Commissioners McMillen and Harold Winkleman noted that some counties had never been paid by the state to hold state prisoners in their jails, and were afraid the same thing would happen in this instance.

"When the county and the city would go in for a long-term bond issue, banking on the state paying the bill," McMillen said, "between the legislature and the law enforcement leg of the State of Nebraska, the corrections – they would pass the buck down. But the buck stops here at the local level. And we're left high and dry. We have nowhere to go."

Jenson replied that he would not want to count on state aid in the first place.

"I'm saying, what can we do here locally in the Panhandle with the counties that we work with. Yes, include (state aid) in the feasibility study – it has to be in there. It's a sensible thing. I'm just saying don't make that the reliable part."

Commissioner McMillen asked for the input of Darrel Johnson and Phil Sanders, who will be replacing McMillen and Winkleman on the board.

"I certainly think it's high time and past time to do this feasibility study," Johnson replied. "We were so overcrowded, we can go back in the records and see what was spent for hauling prisoners, and we never kept track of the man-hours to haul the prisoners, we never kept track of most of the expense, wear and tear on cars. I think the feasibility study is due now. I really do.

"We're going to be faced with building a new jail probably within our term, but it has to be understood that it is a joint facility, it has to work together, and I think it can work together ... We got to save the tax dollars we can by doing a joint facility. I'm in favor of that."

"I agree with Darrell," Sanders said. "I think this is where we start – with the study. I mean you look at the growth of the county, I don't know what choice we have."

McMillen expressed that he was still concerned about funding.

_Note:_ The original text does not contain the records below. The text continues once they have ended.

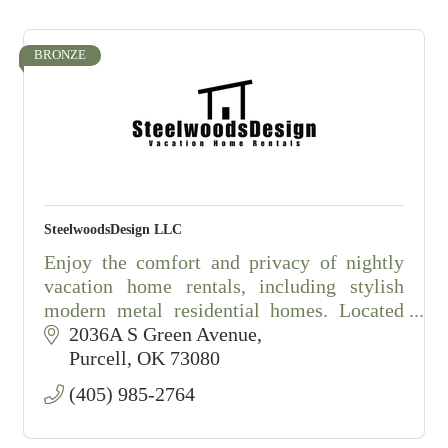
BRONZE
SteelwoodsDesign LLC
Enjoy the comfort and privacy of nightly
vacation home rentals, including stylish
modern metal residential homes. Located
just minutes outside of Purcell, Oklahoma,
2036A S Green Avenue
these fully furnished homes offer a
Purcell
OK
73080
(405) 985-2764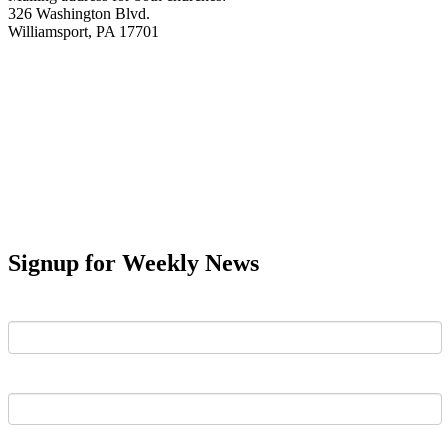
326 Washington Blvd.
Williamsport, PA 17701
Signup for Weekly News
First Name
Last Name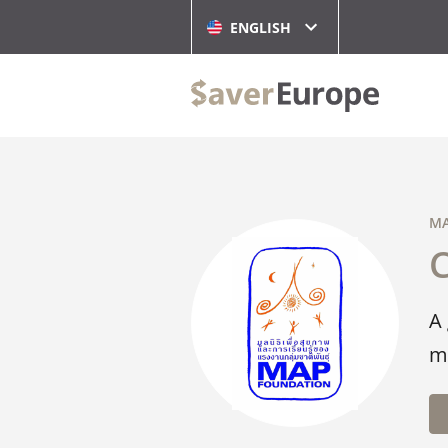
ENGLISH
MA
A
m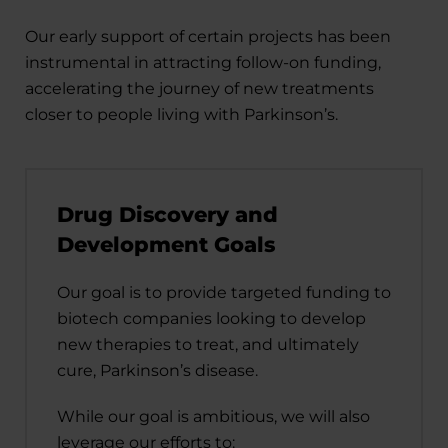
Our early support of certain projects has been
instrumental in attracting follow-on funding,
accelerating the journey of new treatments
closer to people living with Parkinson’s.
Drug Discovery and
Development Goals
Our goal is to provide targeted funding to
biotech companies looking to develop
new therapies to treat, and ultimately
cure, Parkinson’s disease.
While our goal is ambitious, we will also
leverage our efforts to:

"Whether it's the city asking for bonds, or the county asking for bonds," he said, "it's the same people who are paying the bill."

"At some point in time, we have to take this seriously and say, OK, where do we go," Jenson said. This may not be the perfect time, but I think it's the time we need to at least start looking at the future of what's going to happen. Because we're not looking so much as of today, but we're looking at three, five, 10 years down the road."

McMillen said that the $25,000 it would cost for the feasibility study had not been budgeted for, but that the commissioners would discuss that funds they may be able to tap into to pay for the study. The issue will be revisited at the next meeting.